제공된 글:

****************

August 25, 2024 21 분 소요

클러스터링, 군집화

데이터가 주어졌을 때, 여러 개의 그룹으로 나누는 것
유사한 특성을 가진 그룹을 발견해내는 일

내부 멤버들 간의 사이(Intra-clust)는 가깝고, 그룬 간 사이(Inter-cluster)는 멀게 그룹을 만드는 것
그룹에 대한 정답이 있으면 분류 문제이지만 클러스터링은 비지도 학습으로 어느 그룹에 있는지 정답은 없다.

언제 사용할까?

유사한 뉴스 그룹 : 문서 군집화

가까운 위치 좌표끼리 묶기

유사한 유저군 나누기 : 마켓 세분화

시장을 적절한 수로 나누고, 각 시장, 타겟 별로 효과적인 정책을 찾아낸다.

종류

Partition-based Clustering

미리 군집(그룹)의 수를 정해두고 클러스터링하는 방식
대표적인 알고리즘
- K-means
- K-Medoids

### K-means Clustering

사용자가 미리 군집수(k) 정의
처음에는 랜덤으로 k개의 중심점(Centroid)를 정함 - 각 군집은 하나의 중심(Centroid)를 가지고 있다.
데이터 point를 돌면서 가까운 중심점이 있는 그룹에 각 데이터를 할당 - 이 때 각 개체 간 거리는 Euclidean distance 사용
모두 그룹을 할당했다면, 각 그룹마다 새 중심점(Centroid) - 클러스터 내 평균점을 새로 구함
3-4 단계를 반복하다가 더 이상 그룹 이동이 일어나지 않으면 멈춤

Hierarchical based Clustering

여러개의 군집 중에서 가장 유사도가 높은 혹은 거리가 가까운 군집 두 개를 선택하여 하나로 합치면서 군집 개수를 줄여가는 방법으로 agglomerative clustering(합체 군집)라고도 한다.
가까운 데이터를 서로 묶기 위해서는 먼저 각 군집 간 거리를 계산해야 한다.

Centroid Distance

각 군집의 중심점 사이의 거리를 계산하는 방법
계층 클러스터링이 아니더라도 사용할 수 있는 방법

Median Distance

Hierarchical based Clustering에서 사용할 수 있는 방법
군집 u가 군집 s와 군집 t의 결합으로 생성된 군집이라면, 중심점을 새로 계산하지 않고, 기존 s와 t의 중심점의 평균을 사용한다 -> 더 빠른 계산 가능

Density based Clustering

데이터가 밀집한 정도, 밀도를 이용한 클러스터링 방법

DBSCAN clustering

군집의 개수를 사용자가 지정할 필요가 없다.

****************

과제 목록:
[1] 다음 세 진술 (a), (b), (c)가 클러스터링 글의 내용과 맞는지 각각 예 또는 아니요로 답하고, 판단의 근거가 되는 글의 문구를 그대로 인용하세요. (a) K-means에서 개체 간 거리는 유클리드 거리로 잰다. (b) DBSCAN에서는 사용자가 군집의 개수를 미리 정해야 한다. (c) Centroid Distance는 계층 클러스터링에서만 쓸 수 있다.
[2] 클러스터링 글을 읽고 다음 질문에 답하세요. 답에도 질문과 같은 기호를 붙이세요.
(a) Partition-based Clustering의 대표적인 알고리즘으로 든 두 가지는 무엇입니까?
(b) Hierarchical based Clustering은 다른 어떤 이름으로도 불립니까?
(c) Median Distance에서 군집 s와 t가 합쳐진 군집 u의 중심점으로는 무엇을 사용합니까?
[3] 클러스터링 글의 마지막 문장 다음부터 글을 이어서 쓰세요.

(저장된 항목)

****************

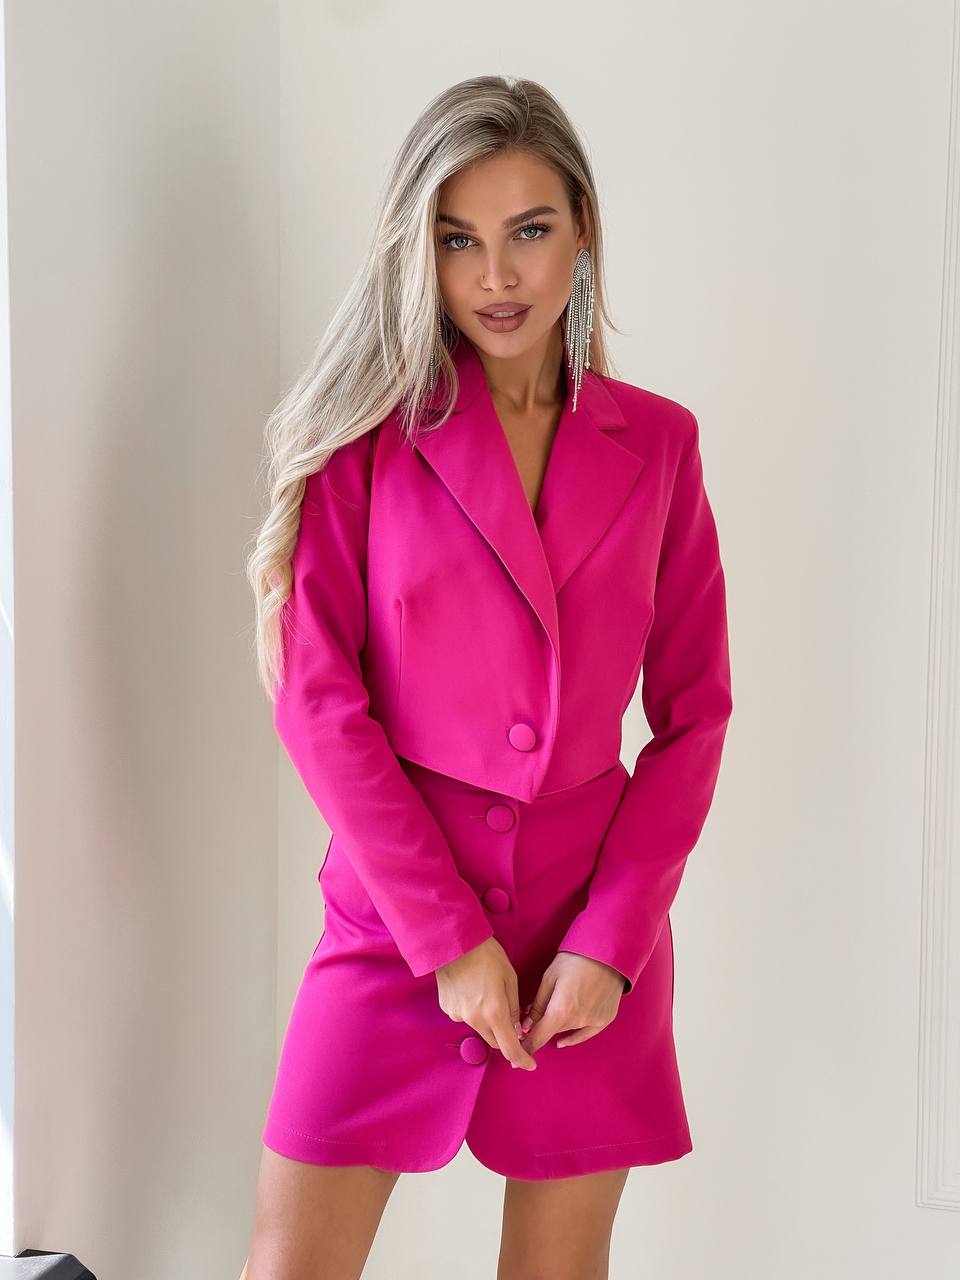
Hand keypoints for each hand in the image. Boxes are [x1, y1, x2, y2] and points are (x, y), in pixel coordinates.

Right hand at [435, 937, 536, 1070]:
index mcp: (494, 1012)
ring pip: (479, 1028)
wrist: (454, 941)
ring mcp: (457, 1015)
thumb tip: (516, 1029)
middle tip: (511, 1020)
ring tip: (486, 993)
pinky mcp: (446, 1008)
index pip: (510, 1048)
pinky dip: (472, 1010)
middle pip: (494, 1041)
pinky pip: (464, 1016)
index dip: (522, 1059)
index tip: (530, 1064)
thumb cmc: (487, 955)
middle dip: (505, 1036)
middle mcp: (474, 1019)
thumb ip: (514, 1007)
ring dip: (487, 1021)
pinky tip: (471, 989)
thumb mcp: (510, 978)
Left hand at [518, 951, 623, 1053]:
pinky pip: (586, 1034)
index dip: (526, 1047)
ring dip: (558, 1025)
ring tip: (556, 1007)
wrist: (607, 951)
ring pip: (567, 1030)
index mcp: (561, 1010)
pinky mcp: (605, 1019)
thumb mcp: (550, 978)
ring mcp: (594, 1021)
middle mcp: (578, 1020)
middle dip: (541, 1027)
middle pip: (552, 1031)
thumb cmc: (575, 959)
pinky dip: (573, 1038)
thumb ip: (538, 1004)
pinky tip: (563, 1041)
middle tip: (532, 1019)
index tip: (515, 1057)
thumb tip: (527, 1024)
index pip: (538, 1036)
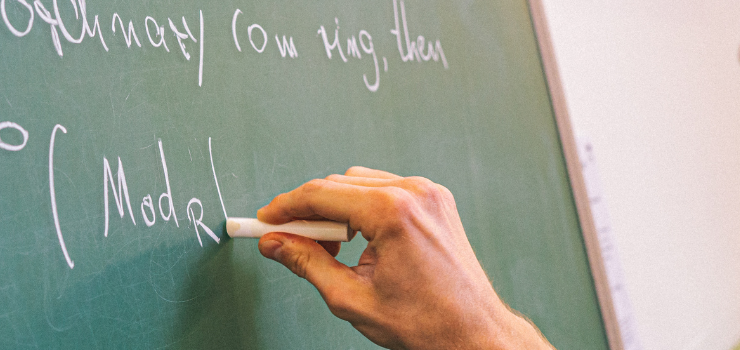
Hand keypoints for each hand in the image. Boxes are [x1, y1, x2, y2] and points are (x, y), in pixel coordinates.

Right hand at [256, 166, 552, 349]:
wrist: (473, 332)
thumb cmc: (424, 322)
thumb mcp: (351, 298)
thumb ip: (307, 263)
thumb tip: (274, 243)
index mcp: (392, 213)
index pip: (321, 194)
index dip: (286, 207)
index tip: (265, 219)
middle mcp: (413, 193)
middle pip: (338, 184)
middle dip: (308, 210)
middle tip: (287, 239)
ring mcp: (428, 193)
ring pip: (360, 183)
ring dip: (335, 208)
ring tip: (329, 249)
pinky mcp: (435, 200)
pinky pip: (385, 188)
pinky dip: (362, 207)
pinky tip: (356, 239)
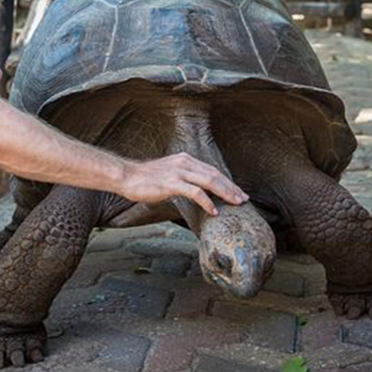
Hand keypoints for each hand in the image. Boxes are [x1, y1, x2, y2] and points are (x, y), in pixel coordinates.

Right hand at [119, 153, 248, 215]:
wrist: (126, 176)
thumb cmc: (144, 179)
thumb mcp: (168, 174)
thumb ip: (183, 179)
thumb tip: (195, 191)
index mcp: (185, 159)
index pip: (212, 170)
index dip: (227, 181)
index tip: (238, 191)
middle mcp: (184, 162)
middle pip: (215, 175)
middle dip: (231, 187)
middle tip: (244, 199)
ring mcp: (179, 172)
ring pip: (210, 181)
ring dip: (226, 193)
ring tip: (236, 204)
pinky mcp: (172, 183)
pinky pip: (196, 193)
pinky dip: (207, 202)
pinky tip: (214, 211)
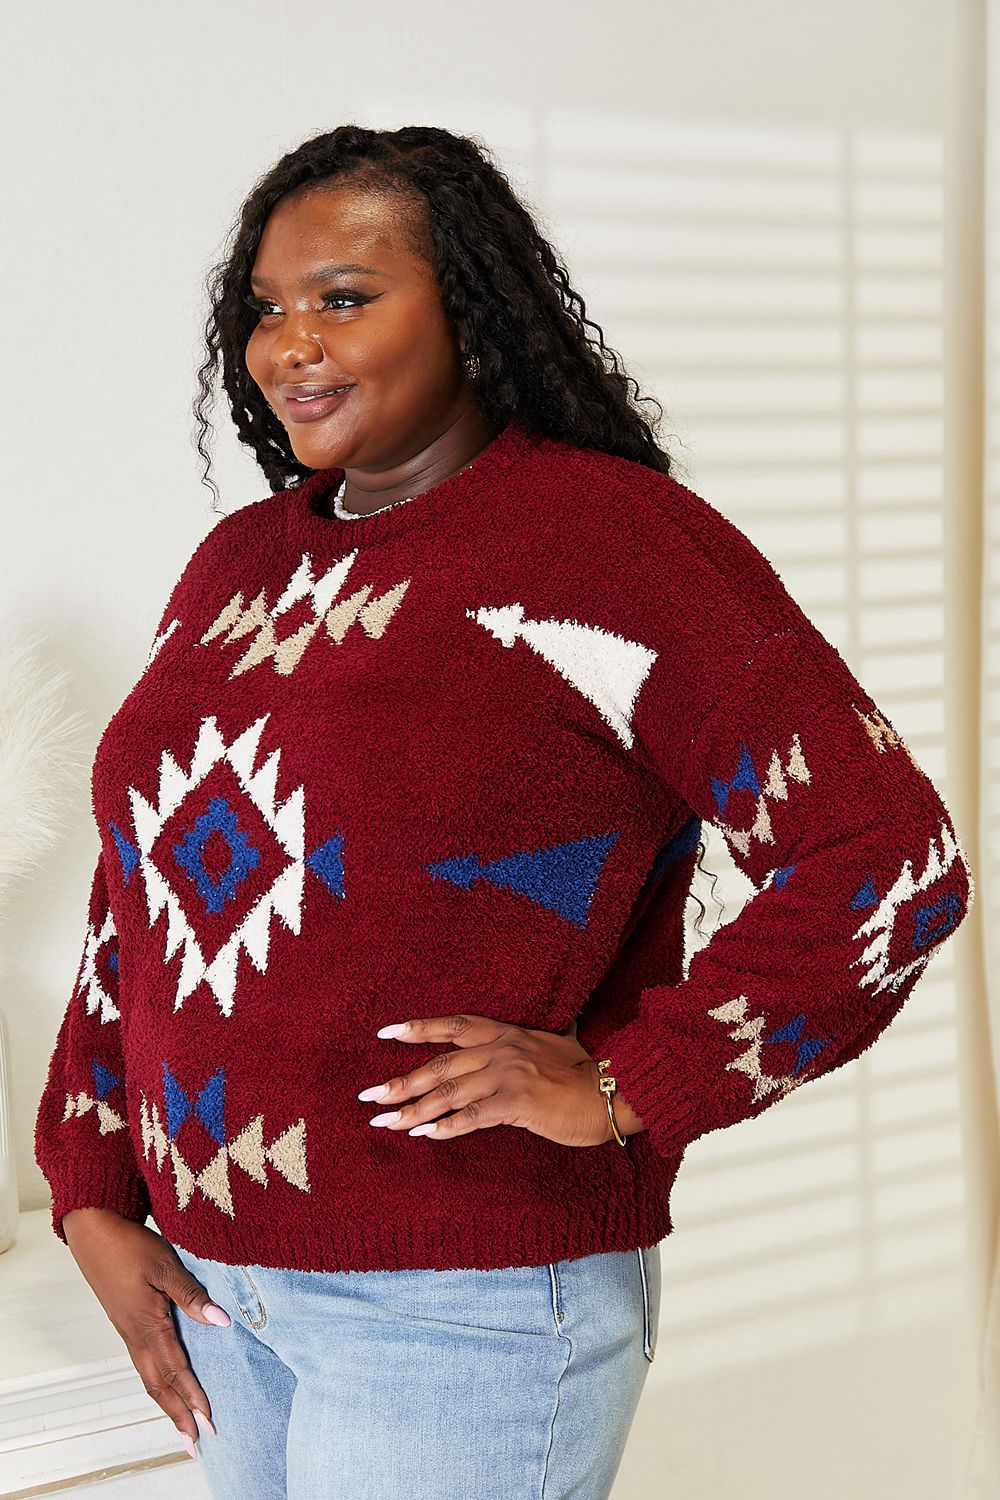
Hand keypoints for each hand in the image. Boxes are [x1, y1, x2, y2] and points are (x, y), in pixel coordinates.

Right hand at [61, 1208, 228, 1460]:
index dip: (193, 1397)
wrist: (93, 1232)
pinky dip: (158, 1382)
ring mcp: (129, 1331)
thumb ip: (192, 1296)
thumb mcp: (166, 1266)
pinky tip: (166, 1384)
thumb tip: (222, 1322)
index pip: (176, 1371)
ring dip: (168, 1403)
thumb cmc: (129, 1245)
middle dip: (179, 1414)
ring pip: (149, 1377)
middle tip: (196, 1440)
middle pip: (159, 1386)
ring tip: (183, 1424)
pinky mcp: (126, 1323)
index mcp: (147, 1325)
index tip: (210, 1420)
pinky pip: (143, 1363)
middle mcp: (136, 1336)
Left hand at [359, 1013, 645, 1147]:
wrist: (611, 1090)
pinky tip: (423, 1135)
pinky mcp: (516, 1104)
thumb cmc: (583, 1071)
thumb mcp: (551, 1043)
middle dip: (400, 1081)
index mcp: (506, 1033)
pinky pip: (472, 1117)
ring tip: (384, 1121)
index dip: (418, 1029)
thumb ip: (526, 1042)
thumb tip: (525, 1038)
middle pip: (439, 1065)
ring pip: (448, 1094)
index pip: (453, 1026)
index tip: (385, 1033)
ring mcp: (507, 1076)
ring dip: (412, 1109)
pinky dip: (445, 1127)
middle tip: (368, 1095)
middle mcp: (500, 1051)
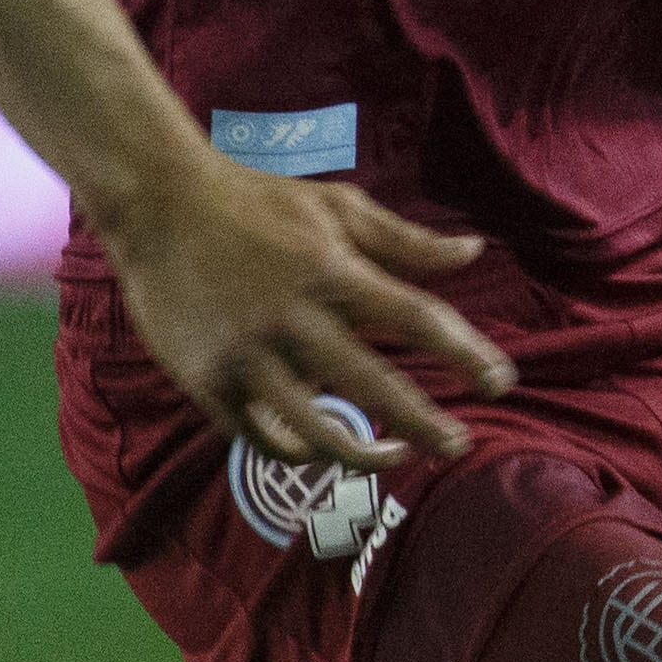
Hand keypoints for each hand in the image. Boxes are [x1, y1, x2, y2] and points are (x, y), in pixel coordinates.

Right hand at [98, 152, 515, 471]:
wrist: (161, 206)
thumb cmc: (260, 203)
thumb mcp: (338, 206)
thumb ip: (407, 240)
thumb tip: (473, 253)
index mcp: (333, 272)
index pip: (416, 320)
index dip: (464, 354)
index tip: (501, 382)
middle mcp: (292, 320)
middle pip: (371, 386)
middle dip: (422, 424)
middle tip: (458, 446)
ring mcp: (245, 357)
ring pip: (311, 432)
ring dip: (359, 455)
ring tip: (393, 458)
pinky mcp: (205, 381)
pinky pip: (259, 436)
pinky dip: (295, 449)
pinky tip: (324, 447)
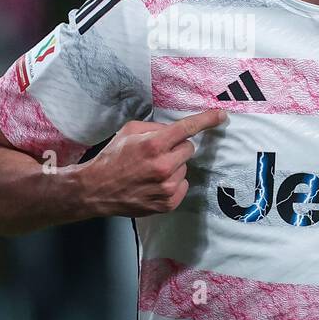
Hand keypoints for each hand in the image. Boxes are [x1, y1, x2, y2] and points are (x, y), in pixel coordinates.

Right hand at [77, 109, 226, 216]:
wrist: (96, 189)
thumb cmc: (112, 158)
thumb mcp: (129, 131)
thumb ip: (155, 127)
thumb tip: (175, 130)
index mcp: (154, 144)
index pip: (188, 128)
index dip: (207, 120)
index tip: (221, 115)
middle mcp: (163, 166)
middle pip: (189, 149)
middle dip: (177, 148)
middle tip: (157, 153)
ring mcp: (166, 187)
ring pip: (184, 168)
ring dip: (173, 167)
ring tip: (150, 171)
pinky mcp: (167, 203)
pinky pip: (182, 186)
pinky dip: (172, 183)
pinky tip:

****************

과제 답변:
[1]
(a) 예. "이 때 각 개체 간 거리는 Euclidean distance 사용"
(b) 아니요. "군집의 개수를 사용자가 지정할 필요가 없다."
(c) 아니요. "계층 클러스터링이 아니더라도 사용할 수 있는 방법"

[2]
(a) K-means와 K-Medoids입니다.
(b) agglomerative clustering(합체 군집)이라고도 불립니다.
(c) 중심점을 새로 계산하지 않고 기존 s와 t의 중심점의 평균을 사용합니다.

[3]
초기 데이터로부터 근접한 데이터를 찾아나가는 방법으로 군집을 확장
필요한 파라미터는 2가지로 ‘근접하다’를 정의
- 최소거리 a (다른 점들을 이웃으로 묶기 위함)
- 최소 데이터 개수 b (밀집 지역으로 정의하기 위함)
최소거리 a안에 있는 데이터는 이웃이다.
최소거리 a안에 최소 데이터 개수 b 이상의 데이터가 있으면, 이 데이터를 core로 정의
core데이터는 하나의 클러스터를 형성하고, 그 core와 a 거리 내에 있는 점들은 같은 클러스터로 분류

K-means는 중심점을 기준으로 그룹을 형성하기 때문에, 원의 형태로 군집이 만들어짐
서로 이웃한 데이터들을 같은 클러스터에 포함시키기 때문에 불특정한 모양의 클러스터가 형성

정답이 없는 클러스터링, 어떻게 평가할까?

이미 정답이 있는 분류문제와 달리 성능 기준을 만들기 어렵다. 따라서 기준을 사용할 수 있지만, 그 중 클러스터에 대한 정답이 없는 경우 사용할 수 있는 기준을 알아보자

Silhouette Coefficient: 실루엣 계수

모든 데이터 쌍 (i, j)에 대한 거리나 dissimilarity를 구한다.
- a_i : i와 같은 군집에 속한 원소들의 평균 거리
- b_i : i와 다른 군집 중 가장 가까운 군집까지의 평균 거리

-> 만약 a 같은 군집 내 평균 거리가 더 가깝다면 양수, 다른 군집과의 거리가 가깝다면 음수가 나온다.

다양한 클러스터링 방법을 통해 유저 세그먼트를 나눠보자

라이브러리 불러오기

import pandas as pd
import numpy as np
import seaborn as sns
import matplotlib.pyplot as plt
from matplotlib import colors

👣 데이터 살펴보기

# 나의 구글 드라이브를 mount (colaboratory 노트북이 떠있는 위치에서 드라이브의 파일에 접근할 수 있게 만드는 것) 하는 명령어
from google.colab import drive
drive.mount('/content/drive')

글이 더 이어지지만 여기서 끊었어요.